→ **FRAGMENTO SELECCIONADO**

....

Esa es otra: la de quienes van a caminar para encontrarse con sus propios pensamientos. En el día a día hay demasiado ruido alrededor que nos impide lo más básico: saber qué pensamos sobre cualquier cosa y por qué pensamos lo que pensamos.
Aunque de todo eso que no nos permite disfrutar del entorno también se deriva el gran placer del descubrimiento. Cuando una se propone pasear para atender y aprender del entorno logra percatarse de auténticas maravillas hasta ese momento inadvertidas: pero que esta Iglesia maravillosa estaba aquí; esta pequeña tienda, fíjate, tú, y yo que me iba al quinto pino o a El Corte Inglés, con la rabia que me da, porque pensaba que no tenía una ferretería cerca; o qué hermoso contraste el que conforman esos dos edificios; qué palacio; qué casita…
El Gran Confinamiento que trajo la pandemia y su silencio asociado hicieron posible que se escucharan los pájaros en mi barrio. O eso era lo que yo pensaba. Porque ahora, vuelta la normalidad con la COVID gripalizada de facto, sigo oyendo esos trinos. ¿Antes del coronavirus esos pájaros estaban ya allí?, ¿yo no los oía porque no estaba lo suficientemente atenta?, ¿la pandemia me ha hecho más consciente de los estímulos que hay a mi alrededor?, ¿o es que los pájaros han reconquistado el espacio que les pertenecía por derecho propio cuando desaparecimos los humanos de las calles y también nuestros coches?
Paseando tratando de no hacer nada más que eso he descubierto estos días un grupo bastante nutrido de mujeres que hacen gimnasia en El Retiro guiadas por un monitor estupendo que con total naturalidad muestra lo consciente que es de la edad de sus alumnas: “Si no podemos por nosotras mismas, lo hacemos apoyadas así en un árbol, como hago yo”. Qué maravilla la de hacer gimnasia en un parque sin la pantallita delante que tienen ahora todas las máquinas para que no te aburras y se te haga más llevadero el esfuerzo que haces en el gimnasio. Qué bonitas esas mujeres que disfrutan del sol de invierno y sólo atienden a lo que les dice el monitor y, de reojo, a los movimientos de sus compañeras. Sin móviles, sin pantallas, sin selfies, sin instagram… Son la resistencia. Son referentes.
Andar, atender, ver… caminar por todas partes, salir de nuestro ámbito habitual de movimientos, conocer… Saber cómo vive la gente en diferentes barrios, en diferentes ambientes, en las diferentes geografías que habitan nuestros vecinos, los de nuestro pueblo, nuestra ciudad, nuestra Comunidad Autónoma, nuestro país, nuestro continente y nuestro mundo es una herramienta muy poderosa contra la intolerancia.

....

(Entradas guardadas)

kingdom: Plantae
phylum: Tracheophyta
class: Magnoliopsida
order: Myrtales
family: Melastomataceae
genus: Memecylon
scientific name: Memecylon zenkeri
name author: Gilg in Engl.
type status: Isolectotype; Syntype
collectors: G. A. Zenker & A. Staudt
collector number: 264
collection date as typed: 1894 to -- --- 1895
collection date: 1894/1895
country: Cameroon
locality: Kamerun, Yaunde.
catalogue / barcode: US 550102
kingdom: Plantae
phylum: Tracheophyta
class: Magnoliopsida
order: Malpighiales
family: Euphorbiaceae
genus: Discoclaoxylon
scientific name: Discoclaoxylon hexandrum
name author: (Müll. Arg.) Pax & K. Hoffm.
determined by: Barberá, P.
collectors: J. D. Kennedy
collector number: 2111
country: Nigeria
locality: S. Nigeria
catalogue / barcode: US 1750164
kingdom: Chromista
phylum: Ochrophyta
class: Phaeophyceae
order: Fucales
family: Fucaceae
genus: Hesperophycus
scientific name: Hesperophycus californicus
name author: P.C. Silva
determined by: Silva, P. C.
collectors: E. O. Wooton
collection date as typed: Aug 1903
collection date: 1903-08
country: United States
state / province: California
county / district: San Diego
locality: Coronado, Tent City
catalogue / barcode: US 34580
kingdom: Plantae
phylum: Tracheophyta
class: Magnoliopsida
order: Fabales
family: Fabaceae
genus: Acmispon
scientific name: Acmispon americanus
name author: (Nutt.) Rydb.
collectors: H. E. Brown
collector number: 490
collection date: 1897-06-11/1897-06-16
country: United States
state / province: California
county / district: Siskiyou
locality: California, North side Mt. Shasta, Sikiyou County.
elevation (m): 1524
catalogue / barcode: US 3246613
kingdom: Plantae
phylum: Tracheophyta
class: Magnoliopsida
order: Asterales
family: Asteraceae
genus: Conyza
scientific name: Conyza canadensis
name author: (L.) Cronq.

....

→ **REQUISITOS DE LA TAREA**
(1) Según el fragmento sobre pasear, ¿en qué lugar hace gimnasia el grupo de mujeres que guía un monitor?
(2) Copia sin cambios el tramo del fragmento sobre pasear que empieza en "Andar, atender, ver…" y termina en "contra la intolerancia.", con ambos extremos incluidos.

→ **RESPUESTAS POR TAREA**
(1) En El Retiro.

(2)
Andar, atender, ver… caminar por todas partes, salir de nuestro ámbito habitual de movimientos, conocer… Saber cómo vive la gente en diferentes barrios, en diferentes ambientes, en las diferentes geografías que habitan nuestros vecinos, los de nuestro pueblo, nuestra ciudad, nuestra Comunidad Autónoma, nuestro país, nuestro continente y nuestro mundo es una herramienta muy poderosa contra la intolerancia.